WHAT NEEDS TO BE DONE: Search the records for the string "first", and show each line where it appears.

EXERCISE MATERIAL:
━━━━
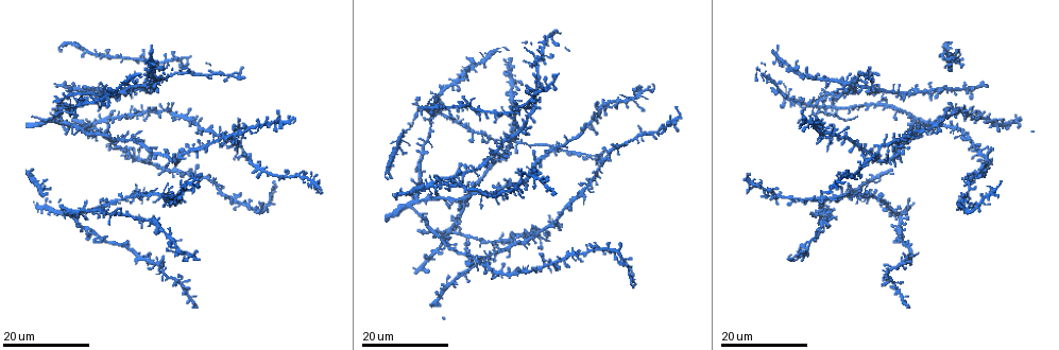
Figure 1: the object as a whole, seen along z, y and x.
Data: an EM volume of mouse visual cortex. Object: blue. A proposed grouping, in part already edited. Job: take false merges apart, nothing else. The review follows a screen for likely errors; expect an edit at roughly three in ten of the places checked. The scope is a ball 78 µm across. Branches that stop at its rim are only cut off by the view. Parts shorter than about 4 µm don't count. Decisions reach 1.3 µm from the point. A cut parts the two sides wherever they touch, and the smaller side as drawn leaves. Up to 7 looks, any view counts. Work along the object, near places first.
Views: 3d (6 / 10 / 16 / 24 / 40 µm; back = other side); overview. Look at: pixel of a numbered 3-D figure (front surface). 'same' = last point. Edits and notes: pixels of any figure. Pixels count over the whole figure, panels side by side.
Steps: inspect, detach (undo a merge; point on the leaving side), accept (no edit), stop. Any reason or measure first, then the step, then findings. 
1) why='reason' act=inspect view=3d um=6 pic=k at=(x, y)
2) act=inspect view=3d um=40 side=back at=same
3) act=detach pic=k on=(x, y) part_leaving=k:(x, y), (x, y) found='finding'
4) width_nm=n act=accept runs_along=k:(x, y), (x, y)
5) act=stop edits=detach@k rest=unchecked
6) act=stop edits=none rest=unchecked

why='side arm on a straight run' act=inspect view=3d um=16 pic=1 at=(814, 109)

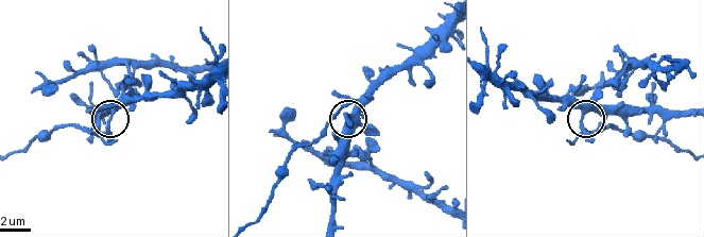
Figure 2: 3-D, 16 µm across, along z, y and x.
act=inspect view=3d um=10 pic=2 at=(110, 115)

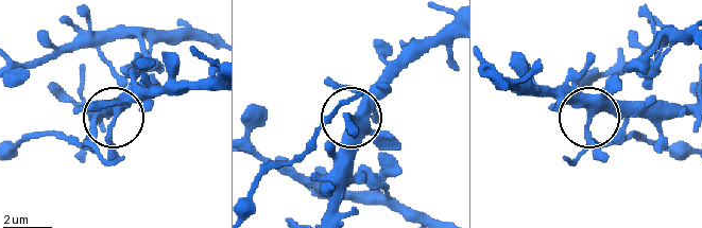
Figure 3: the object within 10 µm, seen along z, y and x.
side_arm_um=15 act=accept found='all the same neuron'

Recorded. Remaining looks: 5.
why='thin arm on a thick one' act=inspect view=3d um=24 pic=1 at=(529, 114)

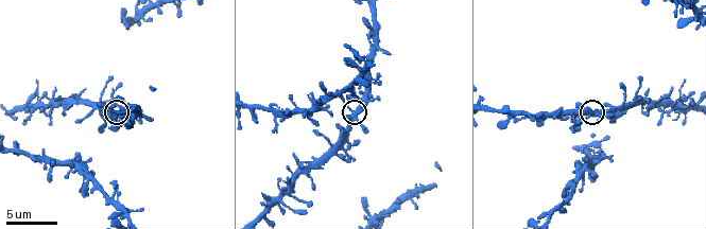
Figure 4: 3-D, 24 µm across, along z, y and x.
act=inspect view=3d um=10 pic=4 at=(594, 115)

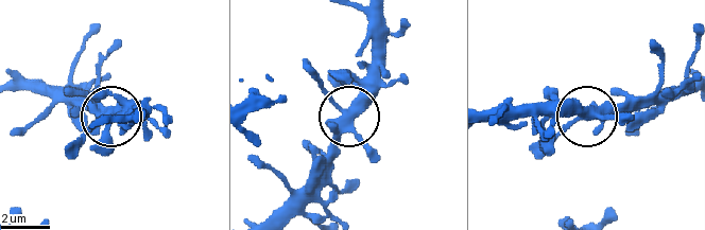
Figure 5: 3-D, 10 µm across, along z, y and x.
why='other side' act=inspect view=3d um=10 side=back pic=5 at=(342, 118)

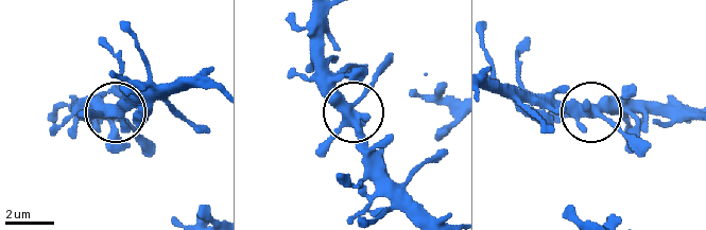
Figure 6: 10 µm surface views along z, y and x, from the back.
act=accept found='all the same neuron'

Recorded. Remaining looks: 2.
why='sudden change in width' act=inspect view=3d um=16 pic=1 at=(290, 117)

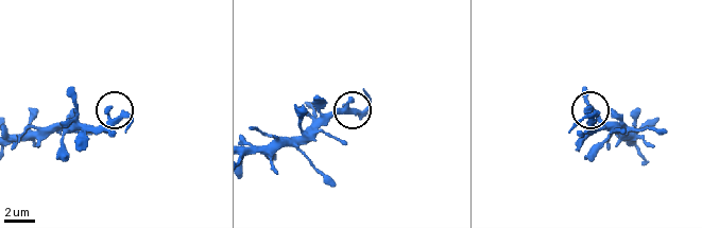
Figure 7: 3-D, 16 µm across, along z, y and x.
act=inspect view=3d um=10 pic=7 at=(118, 118)

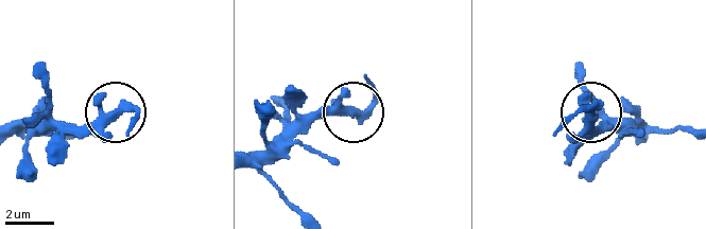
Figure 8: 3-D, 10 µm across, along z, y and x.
width_nm=310 act=accept runs_along=8:(254, 154), (363, 107), (374, 95), (365, 78) found='one neuron here'

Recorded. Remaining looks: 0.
act=stop edits=none rest=unchecked

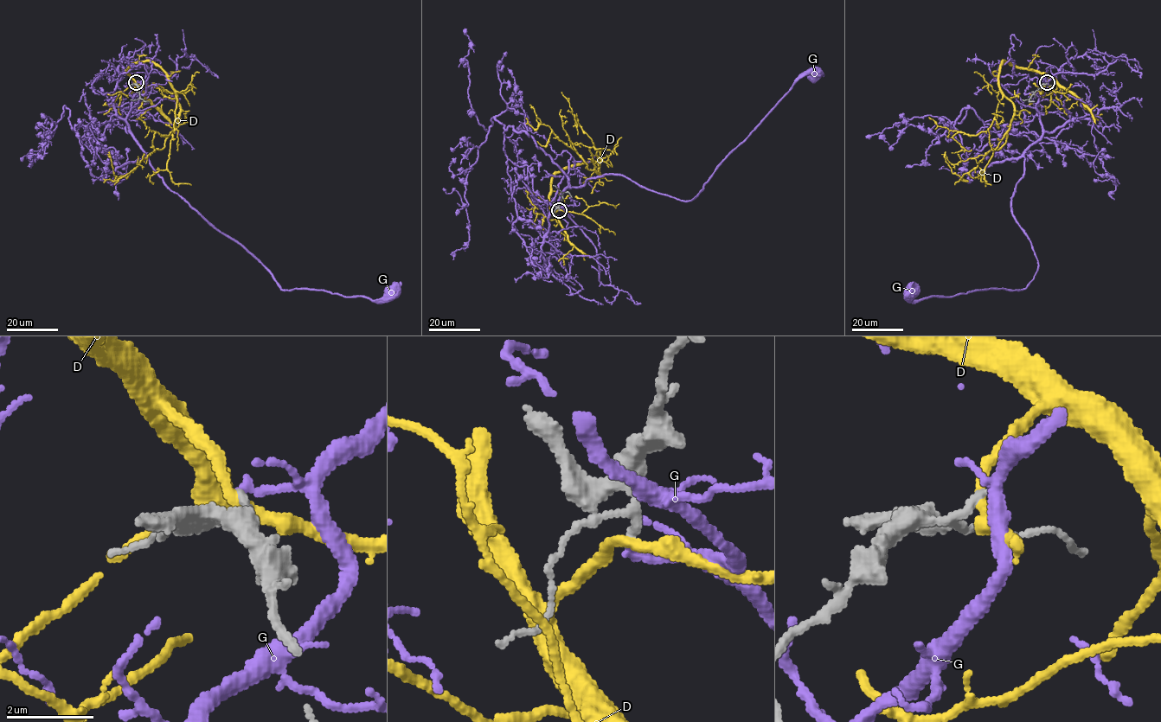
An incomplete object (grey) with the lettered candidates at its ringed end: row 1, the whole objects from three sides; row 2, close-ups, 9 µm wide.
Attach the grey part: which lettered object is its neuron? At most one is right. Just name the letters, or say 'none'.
none

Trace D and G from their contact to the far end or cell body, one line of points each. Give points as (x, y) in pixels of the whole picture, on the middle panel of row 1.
D: (559, 209), (554, 213), (549, 197), (556, 173), (594, 162), (602, 175), (548, 126), (538, 126), (529, 105)
G: (559, 210), (565, 210), (553, 199), (550, 205), (567, 188), (606, 175), (689, 201), (795, 80), (814, 73)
━━━━
PROBLEM SOLUTION:
Data: an EM volume of mouse visual cortex. Object: blue. A proposed grouping, in part already edited. Job: take false merges apart, nothing else. The review follows a screen for likely errors; expect an edit at roughly three in ten of the places checked. The scope is a ball 78 µm across. Branches that stop at its rim are only cut off by the view. Parts shorter than about 4 µm don't count. Decisions reach 1.3 µm from the point. A cut parts the two sides wherever they touch, and the smaller side as drawn leaves. Up to 7 looks, any view counts. Work along the object, near places first.
Steps: inspect, detach (undo a merge; point on the leaving side), accept (no edit), stop. Any reason or measure first, then the step, then findings. 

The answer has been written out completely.